Hello. As a member of the Santo Daime church, I thought I could offer some basic information and background.
The most important difference between the Santo Daime and the Uniao Do Vegetal is that the UDV is a single organization, centralized and hierarchical, whereas the Santo Daime is more a movement than an organization, with countless small lines and autonomous groups.
Santo Daime incorporates elements of traditional Ayahuasca shamanism, folk Catholicism (which means a very strong emphasis on the Virgin Mary), Spiritism, and Afro-Brazilian Orixa religions – it is very much the product of the folk religions of the rural people of the jungle. Uniao do Vegetal is more like a mystery school, along the lines of the Rosicrucians, Masons, Hermetics, etc – with successive degrees of initiation into higher and higher levels of the mystery.
The Santo Daime and the Uniao do Vegetal originated in a similar way, but independently. Both were started by rubber tappers who were sent out to the western Amazon during the Rubber Boom, who were introduced to Ayahuasca by the Indians, and received visions instructing them to start a religion based on the sacrament.
Santo Daime was founded in 1931 by Raimundo Irineu Serra, known as Mestre Irineu, the illiterate grandson of slaves. After practicing the traditional indigenous dieta (something like a vision quest practiced by indigenous Amazonian people to contact plant spirits) for nine days, Mestre Irineu had a vision of the Queen of the Forest (Amazonian Indians also consider Ayahuasca to be a feminine being who is the "mother of all plants") whom he identified with the Virgin Mary, and who commanded him to start this new religion.
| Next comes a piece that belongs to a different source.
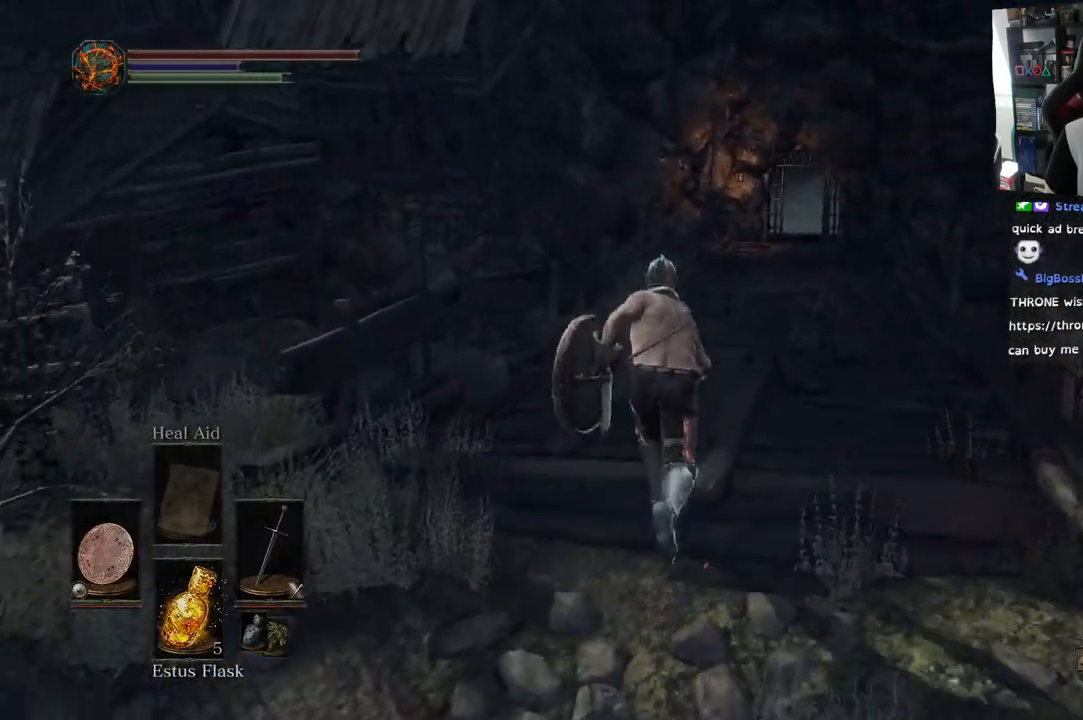
{"buttons": [], "left_stick": "up", "right_stick": "left", "events": [[267, "CIRCLE", "up"], [417, "right_stick", "left"]]}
The original church was in a very isolated and remote area of the far western Amazon, near the Peru border. its original members all either rubber tappers or offspring of rubber tappers and local Indians. Most never went to school and had no contact with urban civilization. They learned the hymns by memory and transmitted them orally, because very few of them could read or write even their names. As a result, Santo Daime has a certain innocent quality at its core that I love. For me, it makes it easier to pray with a childlike open heart.
In the 1970s, the counterculture came to Brazil. Young Brazilian hippies started backpacking around and some of them found the Daime. One of Irineu Serra's main disciples, a canoe-maker named Padrinho Sebastiao, enthusiastically welcomed the hippies. Sebastiao also embraced the marijuana they brought, calling it Santa Maria, the second sacrament. This was very controversial and eventually the church split over this issue.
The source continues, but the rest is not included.